[Collected data entries]
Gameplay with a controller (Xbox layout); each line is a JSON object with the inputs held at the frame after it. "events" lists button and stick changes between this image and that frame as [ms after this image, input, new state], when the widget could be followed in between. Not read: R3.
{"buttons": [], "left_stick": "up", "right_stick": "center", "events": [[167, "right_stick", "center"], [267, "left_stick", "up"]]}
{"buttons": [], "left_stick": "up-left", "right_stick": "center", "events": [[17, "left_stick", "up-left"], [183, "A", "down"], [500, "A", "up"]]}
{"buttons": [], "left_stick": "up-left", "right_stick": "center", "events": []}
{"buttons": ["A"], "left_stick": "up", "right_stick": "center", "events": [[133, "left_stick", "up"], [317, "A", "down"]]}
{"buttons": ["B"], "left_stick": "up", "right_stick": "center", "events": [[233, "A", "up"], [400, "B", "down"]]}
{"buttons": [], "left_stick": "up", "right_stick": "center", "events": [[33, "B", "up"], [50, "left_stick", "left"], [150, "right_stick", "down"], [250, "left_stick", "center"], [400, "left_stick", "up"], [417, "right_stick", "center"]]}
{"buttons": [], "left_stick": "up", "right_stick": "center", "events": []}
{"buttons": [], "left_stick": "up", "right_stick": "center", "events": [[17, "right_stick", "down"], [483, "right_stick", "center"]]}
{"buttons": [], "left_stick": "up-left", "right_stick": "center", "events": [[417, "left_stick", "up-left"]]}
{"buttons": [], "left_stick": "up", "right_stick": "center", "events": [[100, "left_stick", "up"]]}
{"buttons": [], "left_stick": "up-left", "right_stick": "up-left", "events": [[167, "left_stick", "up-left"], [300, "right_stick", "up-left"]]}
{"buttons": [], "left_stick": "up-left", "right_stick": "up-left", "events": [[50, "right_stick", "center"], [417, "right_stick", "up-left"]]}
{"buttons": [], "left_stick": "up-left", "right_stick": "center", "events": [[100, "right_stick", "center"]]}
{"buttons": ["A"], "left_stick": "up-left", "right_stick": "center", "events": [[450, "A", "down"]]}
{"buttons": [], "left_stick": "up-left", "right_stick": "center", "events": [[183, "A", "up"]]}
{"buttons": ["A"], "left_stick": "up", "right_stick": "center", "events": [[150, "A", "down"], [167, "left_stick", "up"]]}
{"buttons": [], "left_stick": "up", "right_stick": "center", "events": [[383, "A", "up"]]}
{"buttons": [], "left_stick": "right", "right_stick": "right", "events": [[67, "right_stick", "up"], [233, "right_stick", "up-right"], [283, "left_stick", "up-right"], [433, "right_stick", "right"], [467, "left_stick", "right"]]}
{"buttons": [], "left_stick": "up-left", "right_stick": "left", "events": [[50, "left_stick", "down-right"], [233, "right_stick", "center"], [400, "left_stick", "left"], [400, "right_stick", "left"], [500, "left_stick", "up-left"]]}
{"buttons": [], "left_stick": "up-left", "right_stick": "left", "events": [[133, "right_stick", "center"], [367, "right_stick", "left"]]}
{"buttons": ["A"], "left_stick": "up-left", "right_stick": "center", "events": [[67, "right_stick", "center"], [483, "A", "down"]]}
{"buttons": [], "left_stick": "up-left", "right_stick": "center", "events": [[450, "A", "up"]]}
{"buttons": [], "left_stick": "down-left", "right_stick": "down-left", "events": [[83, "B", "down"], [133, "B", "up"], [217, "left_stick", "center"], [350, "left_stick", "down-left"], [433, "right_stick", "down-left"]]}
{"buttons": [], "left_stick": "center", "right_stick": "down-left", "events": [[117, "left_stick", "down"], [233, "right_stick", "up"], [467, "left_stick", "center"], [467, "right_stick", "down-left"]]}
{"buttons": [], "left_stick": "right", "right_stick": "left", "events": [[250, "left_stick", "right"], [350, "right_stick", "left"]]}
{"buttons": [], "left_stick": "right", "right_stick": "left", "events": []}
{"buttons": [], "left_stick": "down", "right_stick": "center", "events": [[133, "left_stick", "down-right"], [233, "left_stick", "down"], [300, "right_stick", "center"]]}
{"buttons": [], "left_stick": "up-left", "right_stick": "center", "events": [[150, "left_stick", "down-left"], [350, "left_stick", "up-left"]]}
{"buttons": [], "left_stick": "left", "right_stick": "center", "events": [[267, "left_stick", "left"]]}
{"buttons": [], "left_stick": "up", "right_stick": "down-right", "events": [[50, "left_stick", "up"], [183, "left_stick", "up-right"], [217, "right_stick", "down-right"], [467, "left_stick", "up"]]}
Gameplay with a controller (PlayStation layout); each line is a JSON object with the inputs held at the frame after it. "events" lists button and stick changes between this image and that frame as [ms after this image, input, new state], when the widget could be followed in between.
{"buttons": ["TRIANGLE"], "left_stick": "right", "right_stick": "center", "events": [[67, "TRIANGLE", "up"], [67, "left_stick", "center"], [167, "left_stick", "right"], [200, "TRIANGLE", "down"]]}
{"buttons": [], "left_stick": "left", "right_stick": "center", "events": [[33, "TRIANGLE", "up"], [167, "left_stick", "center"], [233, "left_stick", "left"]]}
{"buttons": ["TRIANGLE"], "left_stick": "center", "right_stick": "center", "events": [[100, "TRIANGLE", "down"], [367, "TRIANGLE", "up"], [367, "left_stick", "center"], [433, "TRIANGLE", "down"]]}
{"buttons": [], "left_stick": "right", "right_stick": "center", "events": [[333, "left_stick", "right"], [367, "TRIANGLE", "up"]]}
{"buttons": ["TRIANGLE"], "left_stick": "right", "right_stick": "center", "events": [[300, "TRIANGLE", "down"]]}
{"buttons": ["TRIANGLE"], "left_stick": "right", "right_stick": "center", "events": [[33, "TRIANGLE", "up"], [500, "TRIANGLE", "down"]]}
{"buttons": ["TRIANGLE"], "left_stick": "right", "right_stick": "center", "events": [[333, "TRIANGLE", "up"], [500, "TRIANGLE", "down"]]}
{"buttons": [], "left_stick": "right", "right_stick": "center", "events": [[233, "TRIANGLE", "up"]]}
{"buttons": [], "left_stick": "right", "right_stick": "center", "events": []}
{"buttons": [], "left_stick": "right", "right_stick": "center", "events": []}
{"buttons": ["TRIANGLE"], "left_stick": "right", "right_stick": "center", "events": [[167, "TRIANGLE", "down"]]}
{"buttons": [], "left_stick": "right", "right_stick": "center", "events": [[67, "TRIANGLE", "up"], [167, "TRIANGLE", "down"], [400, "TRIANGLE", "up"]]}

▶ Action item
What is needed here is an exact transcription of the records above.

▶ Solution for this task
Gameplay with a controller (Xbox layout); each line is a JSON object with the inputs held at the frame after it. "events" lists button and stick changes between this image and that frame as [ms after this image, input, new state], when the widget could be followed in between. Not read: R3.
{"buttons": [], "left_stick": "up", "right_stick": "center", "events": [[167, "right_stick", "center"], [267, "left_stick", "up"]]}
{"buttons": [], "left_stick": "up-left", "right_stick": "center", "events": [[17, "left_stick", "up-left"], [183, "A", "down"], [500, "A", "up"]]}
{"buttons": [], "left_stick": "up-left", "right_stick": "center", "events": []}
{"buttons": ["A"], "left_stick": "up", "right_stick": "center", "events": [[133, "left_stick", "up"], [317, "A", "down"]]}
{"buttons": ["B"], "left_stick": "up", "right_stick": "center", "events": [[233, "A", "up"], [400, "B", "down"]]}
{"buttons": [], "left_stick": "up", "right_stick": "center", "events": [[33, "B", "up"], [50, "left_stick", "left"], [150, "right_stick", "down"], [250, "left_stick", "center"], [400, "left_stick", "up"], [417, "right_stick", "center"]]}
{"buttons": [], "left_stick": "up", "right_stick": "center", "events": []}
{"buttons": [], "left_stick": "up", "right_stick": "center", "events": [[17, "right_stick", "down"], [483, "right_stick", "center"]]}
{"buttons": [], "left_stick": "up-left", "right_stick": "center", "events": [[417, "left_stick", "up-left"]]}
{"buttons": [], "left_stick": "up", "right_stick": "center", "events": [[100, "left_stick", "up"]]}
{"buttons": [], "left_stick": "up-left", "right_stick": "up-left", "events": [[167, "left_stick", "up-left"], [300, "right_stick", "up-left"]]}
{"buttons": [], "left_stick": "up-left", "right_stick": "up-left", "events": [[50, "right_stick", "center"], [417, "right_stick", "up-left"]]}
{"buttons": [], "left_stick": "up-left", "right_stick": "center", "events": [[100, "right_stick", "center"]]}
{"buttons": ["A"], "left_stick": "up-left", "right_stick": "center", "events": [[450, "A", "down"]]}
{"buttons": [], "left_stick": "up-left", "right_stick": "center", "events": [[183, "A", "up"]]}
{"buttons": ["A"], "left_stick": "up", "right_stick": "center", "events": [[150, "A", "down"], [167, "left_stick", "up"]]}
{"buttons": [], "left_stick": "up", "right_stick": "center", "events": [[383, "A", "up"]]}
{"buttons": [], "left_stick": "right", "right_stick": "right", "events": [[67, "right_stick", "up"], [233, "right_stick", "up-right"], [283, "left_stick", "up-right"], [433, "right_stick", "right"], [467, "left_stick", "right"]]}
{"buttons": [], "left_stick": "up-left", "right_stick": "left", "events": [[50, "left_stick", "down-right"], [233, "right_stick", "center"], [400, "left_stick", "left"], [400, "right_stick", "left"], [500, "left_stick", "up-left"]]}
{"buttons": [], "left_stick": "up-left", "right_stick": "left", "events": [[133, "right_stick", "center"], [367, "right_stick", "left"]]}
{"buttons": ["A"], "left_stick": "up-left", "right_stick": "center", "events": [[67, "right_stick", "center"], [483, "A", "down"]]}
{"buttons": [], "left_stick": "up-left", "right_stick": "center", "events": [[450, "A", "up"]]}
{"buttons": [], "left_stick": "down-left", "right_stick": "down-left", "events": [[83, "B", "down"], [133, "B", "up"], [217, "left_stick", "center"], [350, "left_stick", "down-left"], [433, "right_stick", "down-left"]]}
{"buttons": [], "left_stick": "center", "right_stick": "down-left", "events": [[117, "left_stick", "down"], [233, "right_stick", "up"], [467, "left_stick", "center"], [467, "right_stick", "down-left"]]}
{"buttons": [], "left_stick": "right", "right_stick": "left", "events": [[250, "left_stick", "right"], [350, "right_stick", "left"]]}
{"buttons": [], "left_stick": "right", "right_stick": "left", "events": []}
{"buttons": [], "left_stick": "down", "right_stick": "center", "events": [[133, "left_stick", "down-right"], [233, "left_stick", "down"], [300, "right_stick", "center"]]}
{"buttons": [], "left_stick": "up-left", "right_stick": "center", "events": [[150, "left_stick", "down-left"], [350, "left_stick", "up-left"]]}
{"buttons": [], "left_stick": "left", "right_stick": "center", "events": [[267, "left_stick", "left"]]}
{"buttons": [], "left_stick": "up", "right_stick": "down-right", "events": [[50, "left_stick", "up"], [183, "left_stick", "up-right"], [217, "right_stick", "down-right"], [467, "left_stick", "up"]]}
Gameplay with a controller (PlayStation layout); each line is a JSON object with the inputs held at the frame after it. "events" lists button and stick changes between this image and that frame as [ms after this image, input, new state], when the widget could be followed in between.
{"buttons": ["TRIANGLE"], "left_stick": "right", "right_stick": "center", "events": [[67, "TRIANGLE", "up"], [67, "left_stick", "center"], [167, "left_stick", "right"], [200, "TRIANGLE", "down"]]}
{"buttons": [], "left_stick": "left", "right_stick": "center", "events": [[33, "TRIANGLE", "up"], [167, "left_stick", "center"], [233, "left_stick", "left"]]}
{"buttons": ["TRIANGLE"], "left_stick": "center", "right_stick": "center", "events": [[100, "TRIANGLE", "down"], [367, "TRIANGLE", "up"], [367, "left_stick", "center"], [433, "TRIANGLE", "down"]]}
{"buttons": [], "left_stick": "right", "right_stick": "center", "events": [[333, "left_stick", "right"], [367, "TRIANGLE", "up"]]}
{"buttons": ["TRIANGLE"], "left_stick": "right", "right_stick": "center", "events": [[300, "TRIANGLE", "down"]]}
{"buttons": ["TRIANGLE"], "left_stick": "right", "right_stick": "center", "events": [[33, "TRIANGLE", "up"], [500, "TRIANGLE", "down"]]}
{"buttons": ["TRIANGLE"], "left_stick": "right", "right_stick": "center", "events": [[333, "TRIANGLE", "up"], [500, "TRIANGLE", "down"]]}
{"buttons": [], "left_stick": "right", "right_stick": "center", "events": [[233, "TRIANGLE", "up"]]}
{"buttons": [], "left_stick": "right", "right_stick": "center", "events": []}
{"buttons": [], "left_stick": "right", "right_stick": "center", "events": []}
{"buttons": ["TRIANGLE"], "left_stick": "right", "right_stick": "center", "events": [[167, "TRIANGLE", "down"]]}
{"buttons": [], "left_stick": "right", "right_stick": "center", "events": [[67, "TRIANGLE", "up"], [167, "TRIANGLE", "down"], [400, "TRIANGLE", "up"]]}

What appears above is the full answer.